Я помню с детства этот цвет, его нельзя ни с чем сравнить,
сирень, сиреневый цветок, тебя нельзя никак забыть,
сирень, сирень, первый цветок, ты радуешь глаза мои,
мне Богом послан лепесток, как символ веры и любви. 1261.формат.
- Слушай, давай, водки выпьем.
- Спасибо, не пью. На Новый год только шампанское пригубил, и всё. Да и пора мне.
Так он кричал, а кому — неизвестно. 1262.формат.

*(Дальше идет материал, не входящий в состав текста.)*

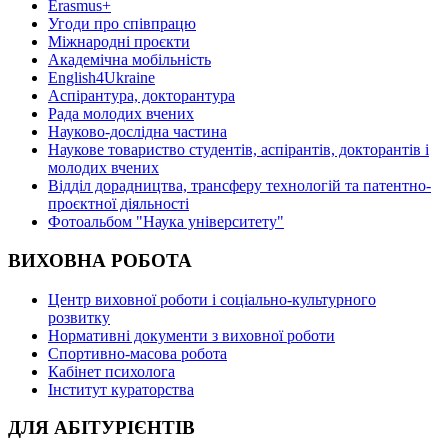
Erasmus+
Угоди про співпрацю
Міжнародні проєкти
Академічна мобільність
English4Ukraine
Аспірантура, докторантура
Рада молодих вчених
Науково-дослідна частина
Наукове товариство студентів, аспірантів, докторантів і
молодих вчених
Відділ дорадництва, трансферу технологій та патентно-
проєктної діяльності
Фотоальбом "Наука університету"
ВИХОВНА РОБОТА
Центр виховної роботи і соціально-культурного
розвитку
Нормативні документи з виховної роботи
Спортивно-масова робота
Кабінет психолога
Інститут кураторства
ДЛЯ АБІТУРІЄНТІВ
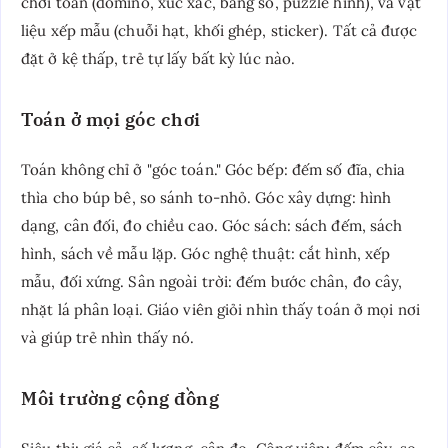
chơi toán (domino, xúc xắc, bảng số, puzzle hình), và vật
liệu xếp mẫu (chuỗi hạt, khối ghép, sticker). Tất cả được
đặt ở kệ thấp, trẻ tự lấy bất kỳ lúc nào.
Toán ở mọi góc chơi
Toán không chỉ ở "góc toán." Góc bếp: đếm số đĩa, chia
thìa cho búp bê, so sánh to-nhỏ. Góc xây dựng: hình
dạng, cân đối, đo chiều cao. Góc sách: sách đếm, sách
hình, sách về mẫu lặp. Góc nghệ thuật: cắt hình, xếp
mẫu, đối xứng. Sân ngoài trời: đếm bước chân, đo cây,
nhặt lá phân loại. Giáo viên giỏi nhìn thấy toán ở mọi nơi
và giúp trẻ nhìn thấy nó.
Môi trường cộng đồng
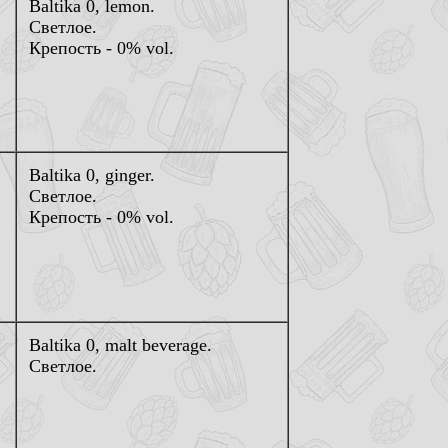
Baltika 0, lemon.
Светлое.
Крепость - 0% vol.
Baltika 0, ginger.
Светлое.
Крепость - 0% vol.
Baltika 0, malt beverage.
Светлое.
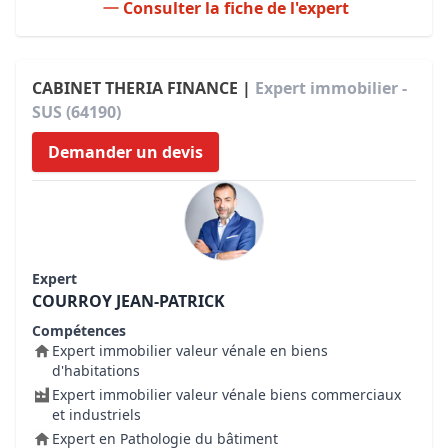
Consulter la fiche de l'expert
CABINET THERIA FINANCE |
Expert immobilier -
SUS (64190)
Demander un devis
Expert
COURROY JEAN-PATRICK
Compétences
Expert immobilier valeur vénale en biens
d'habitations
Expert immobilier valeur vénale biens commerciaux
et industriels
Expert en Pathologie du bâtiment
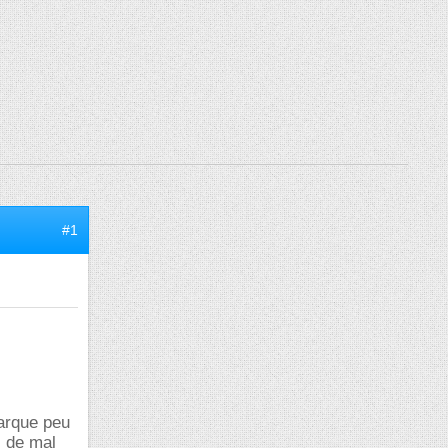
#1
marque peu
z de mal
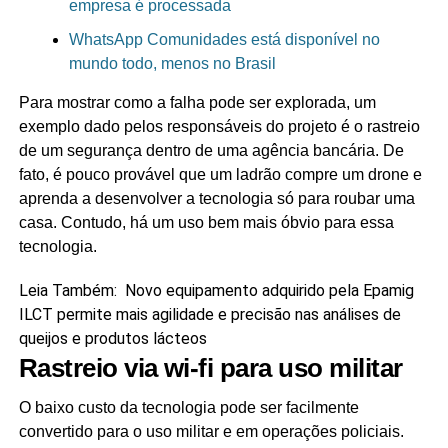
empresa é processada
WhatsApp Comunidades está disponível no
mundo todo, menos no Brasil
Para mostrar como a falha pode ser explorada, um
exemplo dado pelos responsáveis do projeto é o rastreio
de um segurança dentro de uma agência bancária. De
fato, é pouco provável que um ladrão compre um drone e
aprenda a desenvolver a tecnologia só para roubar uma
casa. Contudo, há um uso bem mais óbvio para essa
tecnologia.
Leia Também:
Novo equipamento adquirido pela Epamig
ILCT permite mais agilidade e precisão nas análises de
queijos e produtos lácteos
Rastreio via wi-fi para uso militar
O baixo custo da tecnologia pode ser facilmente
convertido para o uso militar e em operações policiais.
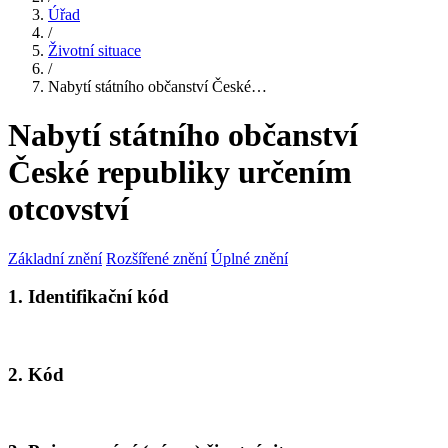
Úřad
/
Životní situace
/
Nabytí státního občanství České…
Nabytí státního občanství
České republiky určením
otcovství
Základní znění
Rozšířené znění
Úplné znění
1. Identifikační kód
2. Kód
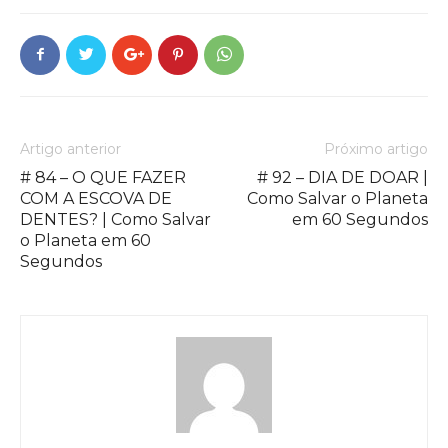
Artigo anterior
Próximo artigo
# 84 – O QUE FAZER
# 92 – DIA DE DOAR |
COM A ESCOVA DE
Como Salvar o Planeta
DENTES? | Como Salvar
em 60 Segundos
o Planeta em 60
Segundos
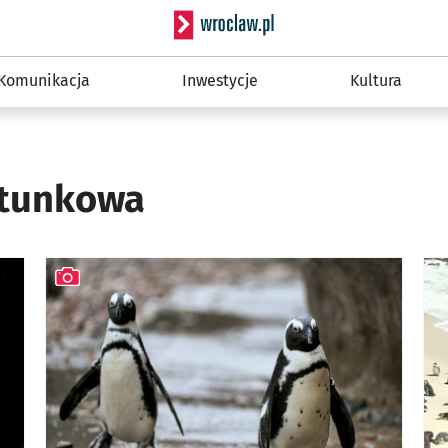
Serwis informacyjny wro
Komunikacja
Inwestycje
Kultura
atunkowa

NN ушёл. Я достал из шкафчика початую пол-литру и выпил «Русского стандарта». Один стопешник, а надо бы два.
И мглою бед неотвратимых
грядущий день заволокло. 1263.формат.
Уже под католическое Рождество я разбирал старые, так называемые общие тетради с дермантиновыми переплётами противного светло-коричневого цвета и в одной из них увидел стих. Много лет назад Моисей (тогда он был влюблён в Ш.) сочинил его под впечатлением от фильма Тарковского.
И пили мы из чаши,
пили радость и опьянение телесной мятой,
и менялся старинный мир
звучанием предсвадебной кантаты,
и ты была,
но был ли я тогда?
Была лишь жизнь,
и я был этой жизнью,
началом, совершенством бытия. 1264.формат.
Всё бы замечательно, да, записав эти слова, я полудетской рукой вывел на том же листе иллюстрацию – чёрный замкнутый абрис пустотелого креста, который воспарил тогда в молочной белизне надстрочья и по сей день царит там над рифмами Моисея, как в иной книге малоугольная звезда царствует над святыми текстами.
Чьё мне спасение дороже? 1265.формат.
Ещё среди тетрадок лежит записка от маминого брата. Бабушка сохранила каракули своего мальчика, выведенные полудетским почерком на рваном куске коричневой крафт-бумаги.
Дорогая мама. Я пошёл на фронт. Я не попрощался с вами потому, что боюсь слёз и вообще мне неприятна сцена расставанья. Мама если ты напишешь дяди Миши чтоб он меня не принимал я пойду в другую часть. Мама пускай Неля отнесёт мои книги в библиотеку. Они лежат на этажерке (зачёркнуто) тумбочке для цветов. Библиотека находится в нашем техникуме. Пока досвиданья. Крепко всех целую. Твой непослушный сын. 21/VI-43 г. 73.руст.
Гортань моя суха. 1266.формат.
Юлька отдала мне наручные часы угольно-чёрного цвета корпуса, в которых Лёха сигал с лодки в пучину мутного Азовского моря, когда на Должанской косе мы устроили летний сейшн с семьями. Дома я приторочил часы к вешалке рядом с жёлтым номерком из гардероба «Онего-палас». Часы висят так, что минимум два раза в день я натыкаюсь на них взглядом. Идут, собаки, минута в минуту, что характерно.
А я все слушаю и слышу, их голоса припоминая...
Я говорю про Павла, Мишу, Илью, Бориса, Николая.